+++ THE RECORDS

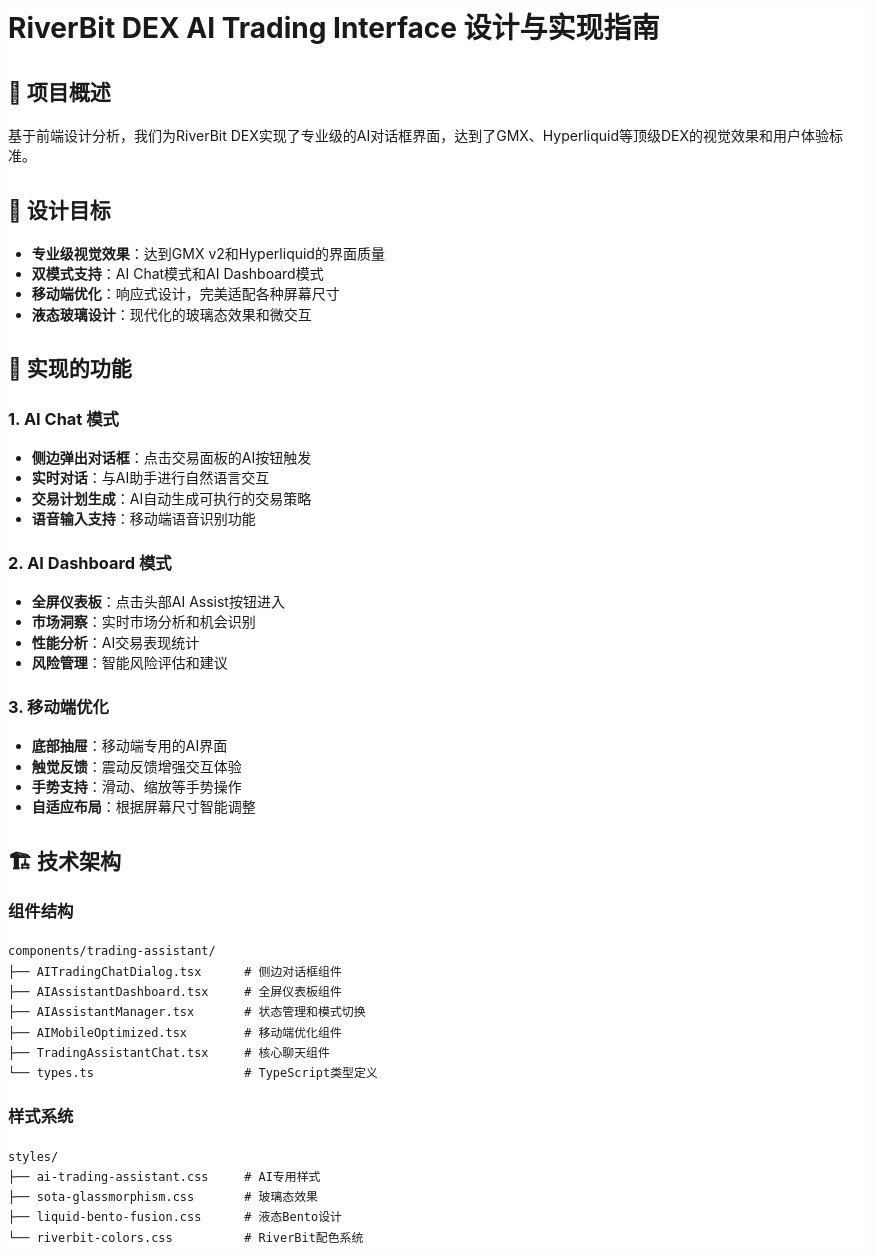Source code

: # RiverBit DEX AI Trading Interface 设计与实现指南

## 🚀 项目概述

基于前端设计分析，我们为RiverBit DEX实现了专业级的AI对话框界面，达到了GMX、Hyperliquid等顶级DEX的视觉效果和用户体验标准。

## 🎯 设计目标

- **专业级视觉效果**：达到GMX v2和Hyperliquid的界面质量
- **双模式支持**：AI Chat模式和AI Dashboard模式
- **移动端优化**：响应式设计，完美适配各种屏幕尺寸
- **液态玻璃设计**：现代化的玻璃态效果和微交互

## 📱 实现的功能

### 1. AI Chat 模式
- **侧边弹出对话框**：点击交易面板的AI按钮触发
- **实时对话**：与AI助手进行自然语言交互
- **交易计划生成**：AI自动生成可执行的交易策略
- **语音输入支持**：移动端语音识别功能

### 2. AI Dashboard 模式
- **全屏仪表板**：点击头部AI Assist按钮进入
- **市场洞察**：实时市场分析和机会识别
- **性能分析**：AI交易表现统计
- **风险管理**：智能风险评估和建议

### 3. 移动端优化
- **底部抽屉**：移动端专用的AI界面
- **触觉反馈**：震动反馈增强交互体验
- **手势支持**：滑动、缩放等手势操作
- **自适应布局**：根据屏幕尺寸智能调整

## 🏗️ 技术架构

### 组件结构
```
components/trading-assistant/
├── AITradingChatDialog.tsx      # 侧边对话框组件
├── AIAssistantDashboard.tsx     # 全屏仪表板组件
├── AIAssistantManager.tsx       # 状态管理和模式切换
├── AIMobileOptimized.tsx        # 移动端优化组件
├── TradingAssistantChat.tsx     # 核心聊天组件
└── types.ts                     # TypeScript类型定义
```

### 样式系统
```
styles/
├── ai-trading-assistant.css     # AI专用样式
├── sota-glassmorphism.css       # 玻璃态效果
├── liquid-bento-fusion.css      # 液态Bento设计
└── riverbit-colors.css          # RiverBit配色系统
```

++++++

• YOUR ASSIGNMENT: Images aside, return each entry above precisely as it stands.

• SOLUTION FOR THIS PROBLEM:
Source code

: # RiverBit DEX AI Trading Interface 设计与实现指南

## 🚀 项目概述

基于前端设计分析，我们为RiverBit DEX实现了专业级的AI对话框界面，达到了GMX、Hyperliquid等顶级DEX的视觉效果和用户体验标准。

## 🎯 设计目标

- **专业级视觉效果**：达到GMX v2和Hyperliquid的界面质量
- **双模式支持**：AI Chat模式和AI Dashboard模式
- **移动端优化**：响应式设计，完美适配各种屏幕尺寸
- **液态玻璃设计**：现代化的玻璃态效果和微交互

## 📱 实现的功能

### 1. AI Chat 模式
- **侧边弹出对话框**：点击交易面板的AI按钮触发
- **实时对话**：与AI助手进行自然语言交互
- **交易计划生成**：AI自动生成可执行的交易策略
- **语音输入支持**：移动端语音识别功能

### 2. AI Dashboard 模式
- **全屏仪表板**：点击头部AI Assist按钮进入
- **市场洞察**：实时市场分析和机会识别
- **性能分析**：AI交易表现统计
- **风险管理**：智能风险评估和建议

### 3. 移动端优化
- **底部抽屉**：移动端专用的AI界面
- **触觉反馈**：震动反馈增强交互体验
- **手势支持**：滑动、缩放等手势操作
- **自适应布局**：根据屏幕尺寸智能调整

## 🏗️ 技术架构

### 组件结构
```
components/trading-assistant/
├── AITradingChatDialog.tsx      # 侧边对话框组件
├── AIAssistantDashboard.tsx     # 全屏仪表板组件
├── AIAssistantManager.tsx       # 状态管理和模式切换
├── AIMobileOptimized.tsx        # 移动端优化组件
├── TradingAssistantChat.tsx     # 核心聊天组件
└── types.ts                     # TypeScript类型定义
```

### 样式系统
```
styles/
├── ai-trading-assistant.css     # AI专用样式
├── sota-glassmorphism.css       # 玻璃态效果
├── liquid-bento-fusion.css      # 液态Bento设计
└── riverbit-colors.css          # RiverBit配色系统
```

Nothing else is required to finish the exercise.